━━━━━ TEXTE PRÉSENTÉ ━━━━━
Après Give & Take, Jean-François Lenvain et la Ladbrokes foundation lancent One+1 to 2024, une version élargie et plus poussée du projet sportif et social mis sur pied ces dernières années. Une vingtaine de sportifs seront soutenus financièrement par la fondation afin d’affiner leur encadrement sportif et leurs projets en dehors du sport.

On retrouve, entre autres, dans cette liste d’athlètes : Bashir Abdi (marathon), Cynthia Bolingo, Hanne Claes (athlétisme), Charline Van Snick, Lola Mansour (judo), Nigel Bailly (sport auto), Thierry Dutrieux (paracyclisme), Claire Michel (triathlon), Zizou Bergs (tennis), Chloé Caulier (escalade) et Anna Van Bellinghen (haltérophilie).

Même sur des béquilles, Cythia Bolingo, un des symboles de Give & Take, ne voulait rater pour rien au monde le vernissage de l’exposition qui mettait en avant la conclusion de son travail avec la Ligne blanche. L’œuvre peinte par des jeunes placés qu’elle a accompagnés est exposée à Tour & Taxis dans le cadre de l’Affordable art fair.

Jean-François Lenvain a profité de ce moment propice pour lancer la deuxième phase de son projet soutenu par la Ladbrokes foundation : One+1 to 2024.
━━━━━
▶ ÉNONCÉ DU PROBLÈME
Recopiez mot pour mot l'intégralité du texte sur le lancement de One+1 to 2024.
━━━━━ EXTRAITS DE DONNÉES ━━━━━
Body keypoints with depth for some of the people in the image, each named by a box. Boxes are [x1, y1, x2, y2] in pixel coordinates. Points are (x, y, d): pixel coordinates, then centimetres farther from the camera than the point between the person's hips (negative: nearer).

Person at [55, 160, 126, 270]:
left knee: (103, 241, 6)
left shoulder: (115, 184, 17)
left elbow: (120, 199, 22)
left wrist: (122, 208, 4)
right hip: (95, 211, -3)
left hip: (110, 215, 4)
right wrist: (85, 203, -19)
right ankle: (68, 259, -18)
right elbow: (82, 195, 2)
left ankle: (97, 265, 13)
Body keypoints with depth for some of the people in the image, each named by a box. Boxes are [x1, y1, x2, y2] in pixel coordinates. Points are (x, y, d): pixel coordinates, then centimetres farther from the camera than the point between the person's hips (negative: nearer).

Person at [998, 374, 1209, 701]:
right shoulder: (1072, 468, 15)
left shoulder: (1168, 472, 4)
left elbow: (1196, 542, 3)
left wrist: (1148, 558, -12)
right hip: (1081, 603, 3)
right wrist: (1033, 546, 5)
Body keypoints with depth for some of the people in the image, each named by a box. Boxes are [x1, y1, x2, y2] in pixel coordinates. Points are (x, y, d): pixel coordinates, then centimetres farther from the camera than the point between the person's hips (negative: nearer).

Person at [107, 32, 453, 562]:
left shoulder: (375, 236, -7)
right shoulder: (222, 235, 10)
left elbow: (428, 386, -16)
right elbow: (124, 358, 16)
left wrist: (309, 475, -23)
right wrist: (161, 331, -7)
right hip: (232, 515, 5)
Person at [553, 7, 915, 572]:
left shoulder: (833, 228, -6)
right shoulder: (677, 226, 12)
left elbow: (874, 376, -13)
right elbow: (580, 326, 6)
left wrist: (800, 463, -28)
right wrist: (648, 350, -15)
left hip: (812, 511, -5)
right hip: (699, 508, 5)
━━━━━
▶ CORRIGÉ DE L'EXERCICE
Après Give & Take, Jean-François Lenvain et la Ladbrokes foundation lancent One+1 to 2024, une version élargie et plus poussée du projet sportif et social mis sur pied ces dernières années. Une vingtaine de sportifs seront soutenus financièrement par la fondation afin d’affiner leur encadrement sportif et leurs projets en dehors du sport.

On retrouve, entre autres, dans cette liste d’athlètes : Bashir Abdi (marathon), Cynthia Bolingo, Hanne Claes (athlétisme), Charline Van Snick, Lola Mansour (judo), Nigel Bailly (sport auto), Thierry Dutrieux (paracyclisme), Claire Michel (triathlon), Zizou Bergs (tennis), Chloé Caulier (escalade) et Anna Van Bellinghen (haltérophilie).

Même sur des béquilles, Cythia Bolingo, un des symboles de Give & Take, ne voulait rater pour rien au monde le vernissage de l’exposition qui mettait en avant la conclusion de son travail avec la Ligne blanche. L’œuvre peinte par des jeunes placés qu’elle a accompagnés est exposée à Tour & Taxis dans le cadre de l’Affordable art fair.

Jean-François Lenvain a profité de ce moment propice pour lancer la deuxième phase de son projet soutenu par la Ladbrokes foundation : One+1 to 2024.